On parle beaucoup des problèmes de la gauche , des écuries présidentielles qui se remettent en état de perdre, de la solitude de Ségolène Royal, des désertions
opportunistes d'hommes de gauche, d'antagonismes revivifiés, du désir de revanche des éléphants , mais la droite est elle en meilleur état. L'élection confortable de Nicolas
Sarkozy , son volontarisme, son charisme, son autorité, l'effacement de son gouvernement allaient lui offrir une voie impériale.Et voici que surgissent deux serieuses
interrogations. D'abord, le rebondissement de l'affaire clearstream. Certes il peut apparaitre comme la victime d'une machination et son ancien adversaire semble plutôt sur la
sellette; mais cette affaire ne va t'elle faire réapparaitre les anciens antagonismes entre chiraquiens et sarkozystes, la prudence doit être de mise car au point
où étaient les relations, pour dire un euphémisme, conflictuelles entre les deux camps , toute réactivation de la guerre peut être dévastatrice.La deuxième question que l'on peut se poser c'est
la grogne éventuelle de la majorité parlementaire. Tout le monde a pu se rendre compte du désert sénatorial lors dela présentation de la loi sur
la recidive par le garde des sceaux, ministre de la justice Rachida Dati: est ce un effet de la mauvaise humeur de cette assemblée devant les projets la concernant
que l'on prête au président de la répubique,; la réponse est , je crois, dans la question.Les absents ont d"ailleurs eu tord, car le débat fut de haute tenue.
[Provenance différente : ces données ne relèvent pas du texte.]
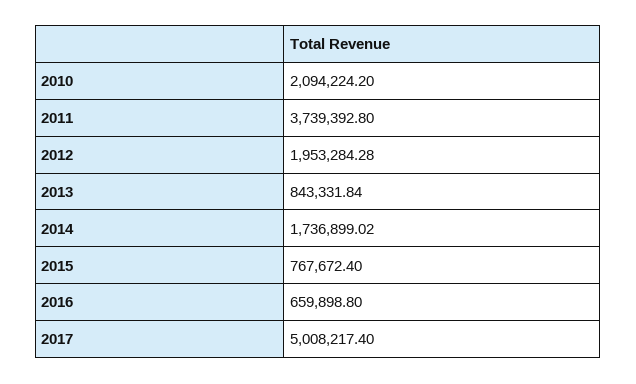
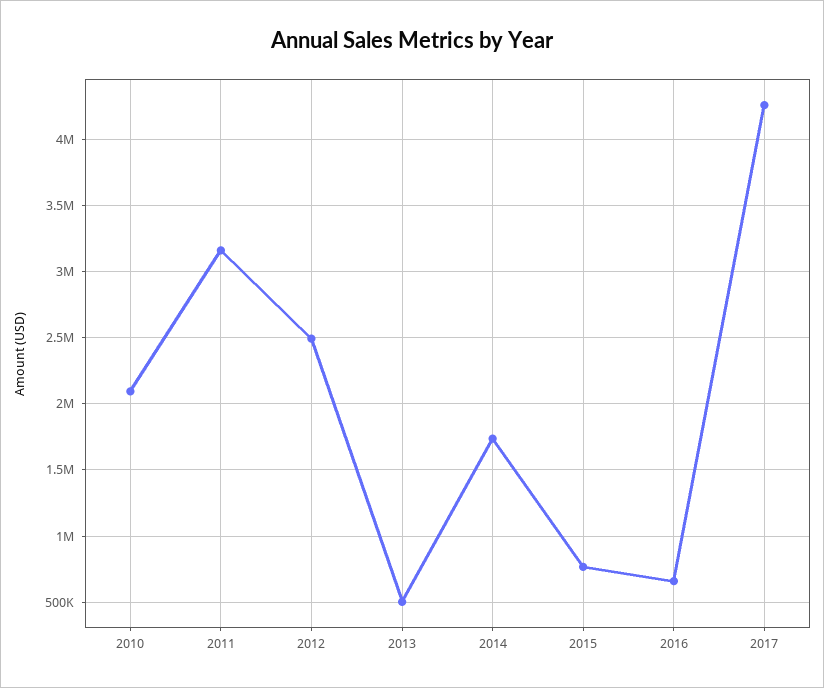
  {
    "2010": 2094224.2,
-   "2011": 3739392.8,
+   "2011": 3150000,
-   "2012": 1953284.28,
+   "2012": 2500000,
-   "2013": 843331.84,
+   "2013": 500000,
    "2014": 1736899.02,
    "2015": 767672.4,
    "2016": 659898.8,
-   "2017": 5008217.4
+   "2017": 4250000
  }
Un deuxième point qui peut évoquer un
début de grogne parlementaire c'est la remise en cause du taux du bouclier fiscal, en soustrayant de ce dernier la CSG et la
CRDS; si cette position de la majorité parlementaire devait être maintenue, il s'agirait d'emblée d'un échec d'un projet important du président de la
république.Une troisième zone de difficultés, internationales, celles là c'est l'agacement de nos partenaires européens devant l'absence d'efforts programmés de la réduction
de la dette. Beaucoup, parmi les députés liberaux de la majorité partagent cet état d 'esprit. On voit donc que si tout n'est pas rose à gauche , les difficultés ne
sont pas absentes du coté de la majorité présidentielle.